## WHAT THE TASK REQUIRES
What is expected is a word-for-word copy of all the entries.

(Stored data)
------

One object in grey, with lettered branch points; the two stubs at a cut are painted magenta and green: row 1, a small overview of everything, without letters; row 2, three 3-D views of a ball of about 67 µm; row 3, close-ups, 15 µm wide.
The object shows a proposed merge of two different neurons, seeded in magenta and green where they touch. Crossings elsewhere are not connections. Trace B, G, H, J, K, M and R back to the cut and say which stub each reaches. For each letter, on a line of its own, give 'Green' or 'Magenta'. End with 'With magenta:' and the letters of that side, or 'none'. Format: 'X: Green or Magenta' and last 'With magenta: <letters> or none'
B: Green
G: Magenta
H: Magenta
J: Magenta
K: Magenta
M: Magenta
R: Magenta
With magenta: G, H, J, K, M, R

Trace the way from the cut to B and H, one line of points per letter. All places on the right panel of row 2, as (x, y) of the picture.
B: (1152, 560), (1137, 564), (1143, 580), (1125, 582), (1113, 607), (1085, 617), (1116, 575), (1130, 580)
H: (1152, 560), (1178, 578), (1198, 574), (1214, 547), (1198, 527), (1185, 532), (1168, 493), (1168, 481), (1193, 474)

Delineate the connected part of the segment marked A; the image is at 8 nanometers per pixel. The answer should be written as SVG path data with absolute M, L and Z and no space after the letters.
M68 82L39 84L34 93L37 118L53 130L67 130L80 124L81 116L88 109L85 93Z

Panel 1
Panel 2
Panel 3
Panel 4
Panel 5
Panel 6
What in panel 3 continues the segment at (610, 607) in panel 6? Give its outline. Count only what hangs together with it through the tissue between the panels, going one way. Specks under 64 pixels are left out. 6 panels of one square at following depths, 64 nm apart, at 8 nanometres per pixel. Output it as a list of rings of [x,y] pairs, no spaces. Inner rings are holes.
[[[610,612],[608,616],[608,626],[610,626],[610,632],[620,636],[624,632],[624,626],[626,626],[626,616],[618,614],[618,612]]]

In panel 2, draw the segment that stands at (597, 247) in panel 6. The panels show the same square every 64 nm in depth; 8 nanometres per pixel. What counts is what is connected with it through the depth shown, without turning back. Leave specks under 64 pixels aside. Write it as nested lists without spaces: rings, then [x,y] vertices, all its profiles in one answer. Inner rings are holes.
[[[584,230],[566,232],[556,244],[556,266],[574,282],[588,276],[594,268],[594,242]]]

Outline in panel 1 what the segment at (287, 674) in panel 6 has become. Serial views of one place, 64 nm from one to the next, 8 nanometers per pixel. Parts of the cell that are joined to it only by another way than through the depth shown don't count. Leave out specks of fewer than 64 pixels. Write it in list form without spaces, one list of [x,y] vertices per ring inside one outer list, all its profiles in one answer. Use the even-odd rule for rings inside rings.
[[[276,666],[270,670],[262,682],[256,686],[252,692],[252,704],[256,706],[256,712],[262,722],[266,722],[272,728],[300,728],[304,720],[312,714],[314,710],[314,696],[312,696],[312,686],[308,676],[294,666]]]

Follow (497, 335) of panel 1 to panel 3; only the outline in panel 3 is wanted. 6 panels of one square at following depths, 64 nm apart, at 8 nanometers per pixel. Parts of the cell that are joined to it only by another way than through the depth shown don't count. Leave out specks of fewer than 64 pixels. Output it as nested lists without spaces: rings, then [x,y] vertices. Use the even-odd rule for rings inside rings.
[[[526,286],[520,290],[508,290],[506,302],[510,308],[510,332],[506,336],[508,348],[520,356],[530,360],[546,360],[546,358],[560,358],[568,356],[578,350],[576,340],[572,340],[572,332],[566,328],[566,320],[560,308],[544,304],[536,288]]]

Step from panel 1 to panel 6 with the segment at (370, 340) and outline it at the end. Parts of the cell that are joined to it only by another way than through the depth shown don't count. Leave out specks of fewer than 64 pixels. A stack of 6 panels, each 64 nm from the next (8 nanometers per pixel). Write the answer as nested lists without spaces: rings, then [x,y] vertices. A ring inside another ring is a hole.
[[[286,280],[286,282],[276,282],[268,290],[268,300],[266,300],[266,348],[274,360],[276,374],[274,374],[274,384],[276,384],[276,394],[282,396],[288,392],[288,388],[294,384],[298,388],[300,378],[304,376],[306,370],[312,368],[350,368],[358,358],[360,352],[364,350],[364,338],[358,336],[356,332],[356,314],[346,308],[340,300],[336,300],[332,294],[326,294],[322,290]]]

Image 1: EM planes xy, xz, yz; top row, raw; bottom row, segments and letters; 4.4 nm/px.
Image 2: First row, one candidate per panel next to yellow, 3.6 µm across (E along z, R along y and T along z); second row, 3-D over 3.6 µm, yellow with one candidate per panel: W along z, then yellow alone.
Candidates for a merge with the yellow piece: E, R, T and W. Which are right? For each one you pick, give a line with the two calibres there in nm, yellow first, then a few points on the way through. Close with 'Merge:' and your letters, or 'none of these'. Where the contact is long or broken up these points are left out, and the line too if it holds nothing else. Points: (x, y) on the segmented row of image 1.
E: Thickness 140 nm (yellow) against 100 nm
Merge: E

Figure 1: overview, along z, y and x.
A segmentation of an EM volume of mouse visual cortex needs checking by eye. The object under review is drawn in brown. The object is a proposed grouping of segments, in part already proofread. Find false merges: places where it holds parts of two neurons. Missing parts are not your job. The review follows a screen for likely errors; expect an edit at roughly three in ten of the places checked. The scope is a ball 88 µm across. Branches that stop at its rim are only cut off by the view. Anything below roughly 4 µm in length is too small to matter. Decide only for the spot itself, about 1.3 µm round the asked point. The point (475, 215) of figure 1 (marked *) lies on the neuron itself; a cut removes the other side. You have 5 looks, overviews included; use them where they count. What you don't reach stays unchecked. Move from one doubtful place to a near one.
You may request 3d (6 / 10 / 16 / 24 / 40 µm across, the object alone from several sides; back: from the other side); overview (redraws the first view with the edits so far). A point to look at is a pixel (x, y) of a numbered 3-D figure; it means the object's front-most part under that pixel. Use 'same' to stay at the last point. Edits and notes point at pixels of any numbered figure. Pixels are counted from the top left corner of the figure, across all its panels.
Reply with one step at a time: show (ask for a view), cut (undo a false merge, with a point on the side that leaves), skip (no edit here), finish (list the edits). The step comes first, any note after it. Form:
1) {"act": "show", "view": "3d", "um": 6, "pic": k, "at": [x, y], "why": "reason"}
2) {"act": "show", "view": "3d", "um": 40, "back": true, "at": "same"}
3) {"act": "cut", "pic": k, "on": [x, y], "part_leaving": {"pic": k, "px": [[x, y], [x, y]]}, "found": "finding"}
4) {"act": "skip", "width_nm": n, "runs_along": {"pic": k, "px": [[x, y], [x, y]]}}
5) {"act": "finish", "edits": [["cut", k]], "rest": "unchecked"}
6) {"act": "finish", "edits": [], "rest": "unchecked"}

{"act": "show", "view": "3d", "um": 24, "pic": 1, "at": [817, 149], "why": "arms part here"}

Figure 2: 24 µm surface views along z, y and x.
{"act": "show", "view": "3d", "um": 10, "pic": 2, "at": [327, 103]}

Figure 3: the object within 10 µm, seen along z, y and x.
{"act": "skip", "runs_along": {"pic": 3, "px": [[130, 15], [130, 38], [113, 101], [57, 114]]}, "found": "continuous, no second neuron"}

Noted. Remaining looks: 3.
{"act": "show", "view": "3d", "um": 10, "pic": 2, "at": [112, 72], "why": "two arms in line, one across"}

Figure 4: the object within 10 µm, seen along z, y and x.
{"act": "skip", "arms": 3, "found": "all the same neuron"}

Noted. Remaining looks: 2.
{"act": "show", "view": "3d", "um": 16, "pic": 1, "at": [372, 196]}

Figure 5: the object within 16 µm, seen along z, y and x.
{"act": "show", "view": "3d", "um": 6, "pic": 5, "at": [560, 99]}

------

## WORKED SOLUTION
One object in grey, with lettered branch points; the two stubs at a cut are painted magenta and green: row 1, a small overview of everything, without letters; row 2, three 3-D views of a ball of about 67 µm; row 3, close-ups, 15 µm wide.
The object shows a proposed merge of two different neurons, seeded in magenta and green where they touch. Crossings elsewhere are not connections. Trace B, G, H, J, K, M and R back to the cut and say which stub each reaches. For each letter, on a line of its own, give 'Green' or 'Magenta'. End with 'With magenta:' and the letters of that side, or 'none'. Format: 'X: Green or Magenta' and last 'With magenta: <letters> or none'
B: Green
G: Magenta
H: Magenta
J: Magenta
K: Magenta
M: Magenta
R: Magenta
With magenta: G, H, J, K, M, R

Trace the way from the cut to B and H, one line of points per letter. All places on the right panel of row 2, as (x, y) of the picture.
B: (1152, 560), (1137, 564), (1143, 580), (1125, 582), (1113, 607), (1085, 617), (1116, 575), (1130, 580)
H: (1152, 560), (1178, 578), (1198, 574), (1214, 547), (1198, 527), (1185, 532), (1168, 493), (1168, 481), (1193, 474)

Delineate the connected part of the segment marked A; the image is at 8 nanometers per pixel. The answer should be written as SVG path data with absolute M, L and Z and no space after the letters.
M68 82L39 84L34 93L37 118L53 130L67 130L80 124L81 116L88 109L85 93Z

Panel 1
Panel 2
Panel 3
Panel 4
Panel 5
Panel 6
What in panel 3 continues the segment at (610, 607) in panel 6? Give its outline. Count only what hangs together with it through the tissue between the panels, going one way. Specks under 64 pixels are left out. 6 panels of one square at following depths, 64 nm apart, at 8 nanometres per pixel. Output it as a list of rings of [x,y] pairs, no spaces. Inner rings are holes.
[[[610,612],[608,616],[608,626],[610,626],[610,632],[620,636],[624,632],[624,626],[626,626],[626,616],[618,614],[618,612]]]

In panel 2, draw the segment that stands at (597, 247) in panel 6. The panels show the same square every 64 nm in depth; 8 nanometres per pixel. What counts is what is connected with it through the depth shown, without turning back. Leave specks under 64 pixels aside. Write it as nested lists without spaces: rings, then [x,y] vertices, all its profiles in one answer. Inner rings are holes.
[[[584,230],[566,232],[556,244],[556,266],[574,282],[588,276],[594,268],[594,242]]]

Outline in panel 1 what the segment at (287, 674) in panel 6 has become. Serial views of one place, 64 nm from one to the next, 8 nanometers per pixel. Parts of the cell that are joined to it only by another way than through the depth shown don't count. Leave out specks of fewer than 64 pixels. Write it in list form without spaces, one list of [x,y] vertices per ring inside one outer list, all its profiles in one answer. Use the even-odd rule for rings inside rings.
[[[276,666],[270,670],[262,682],[256,686],[252,692],[252,704],[256,706],[256,712],[262,722],[266,722],[272,728],[300,728],[304,720],[312,714],[314,710],[314,696],[312,696],[312,686],[308,676],[294,666]]]

Follow (497, 335) of panel 1 to panel 3; only the outline in panel 3 is wanted. 6 panels of one square at following depths, 64 nm apart, at 8 nanometers per pixel. Parts of the cell that are joined to it only by another way than through the depth shown don't count. Leave out specks of fewer than 64 pixels. Output it as nested lists without spaces: rings, then [x,y] vertices. Use the even-odd rule for rings inside rings.
[[[526,286],[520,290],[508,290],[506,302],[510,308],[510,332],[506,336],[508,348],[520,356],[530,360],[546,360],[546,358],[560,358],[568,356],[578,350],[576,340],[572,340],[572,332],[566,328],[566,320],[560,308],[544,304],[536,288]]]

Step from panel 1 to panel 6 with the segment at (370, 340) and outline it at the end. Parts of the cell that are joined to it only by another way than through the depth shown don't count. Leave out specks of fewer than 64 pixels. A stack of 6 panels, each 64 nm from the next (8 nanometers per pixel). Write the answer as nested lists without spaces: rings, then [x,y] vertices. A ring inside another ring is a hole.
[[[286,280],[286,282],[276,282],[268,290],[268,300],[266,300],[266,348],[274,360],[276,374],[274,374],[274,384],[276,384],[276,394],[282,396],[288,392],[288,388],[294,384],[298,388],[300,378],[304,376],[306,370],[312,368],[350,368],[358,358],[360,352],[364,350],[364,338],[358,336],[356,332],[356,314],[346,308],[340,300],[336,300],[332,294],[326,294],[322,290]]]

Image 1: EM planes xy, xz, yz; top row, raw; bottom row, segments and letters; 4.4 nm/px.
Image 2: First row, one candidate per panel next to yellow, 3.6 µm across (E along z, R along y and T along z); second row, 3-D over 3.6 µm, yellow with one candidate per panel: W along z, then yellow alone.
Candidates for a merge with the yellow piece: E, R, T and W. Which are right? For each one you pick, give a line with the two calibres there in nm, yellow first, then a few points on the way through. Close with 'Merge:' and your letters, or 'none of these'. Where the contact is long or broken up these points are left out, and the line too if it holds nothing else. Points: (x, y) on the segmented row of image 1.
E: Thickness 140 nm (yellow) against 100 nm
Merge: E

Figure 1: overview, along z, y and x.
A segmentation of an EM volume of mouse visual cortex needs checking by eye. The object under review is drawn in brown. The object is a proposed grouping of segments, in part already proofread. Find false merges: places where it holds parts of two neurons. Missing parts are not your job. The review follows a screen for likely errors; expect an edit at roughly three in ten of the places checked. The scope is a ball 88 µm across. Branches that stop at its rim are only cut off by the view. Anything below roughly 4 µm in length is too small to matter. Decide only for the spot itself, about 1.3 µm round the asked point. The point (475, 215) of figure 1 (marked *) lies on the neuron itself; a cut removes the other side. You have 5 looks, overviews included; use them where they count. What you don't reach stays unchecked. Move from one doubtful place to a near one.
You may request 3d (6 / 10 / 16 / 24 / 40 µm across, the object alone from several sides; back: from the other side); overview (redraws the first view with the edits so far). A point to look at is a pixel (x, y) of a numbered 3-D figure; it means the object's front-most part under that pixel. Use 'same' to stay at the last point. Edits and notes point at pixels of any numbered figure. Pixels are counted from the top left corner of the figure, across all its panels.
Reply with one step at a time: show (ask for a view), cut (undo a false merge, with a point on the side that leaves), skip (no edit here), finish (list the edits). The step comes first, any note after it. Form:
1) {"act": "show", "view": "3d", "um": 6, "pic": k, "at": [x, y], "why": "reason"}
2) {"act": "show", "view": "3d", "um": 40, "back": true, "at": "same"}
3) {"act": "cut", "pic": k, "on": [x, y], "part_leaving": {"pic": k, "px": [[x, y], [x, y]]}, "found": "finding"}
4) {"act": "skip", "width_nm": n, "runs_along": {"pic": k, "px": [[x, y], [x, y]]}}
5) {"act": "finish", "edits": [["cut", k]], "rest": "unchecked"}
6) {"act": "finish", "edits": [], "rest": "unchecked"}

{"act": "show", "view": "3d", "um": 24, "pic": 1, "at": [817, 149], "why": "arms part here"}

Figure 2: 24 µm surface views along z, y and x.
{"act": "show", "view": "3d", "um": 10, "pic": 2, "at": [327, 103]}

Figure 3: the object within 10 µm, seen along z, y and x.
{"act": "skip", "runs_along": {"pic": 3, "px": [[130, 15], [130, 38], [113, 101], [57, 114]]}, "found": "continuous, no second neuron"}

Noted. Remaining looks: 3.
{"act": "show", "view": "3d", "um": 10, "pic": 2, "at": [112, 72], "why": "two arms in line, one across"}

Figure 4: the object within 10 µm, seen along z, y and x.
{"act": "skip", "arms": 3, "found": "all the same neuron"}

Noted. Remaining looks: 2.
{"act": "show", "view": "3d", "um": 16, "pic": 1, "at": [372, 196]}

Figure 5: the object within 16 µm, seen along z, y and x.
{"act": "show", "view": "3d", "um": 6, "pic": 5, "at": [560, 99]}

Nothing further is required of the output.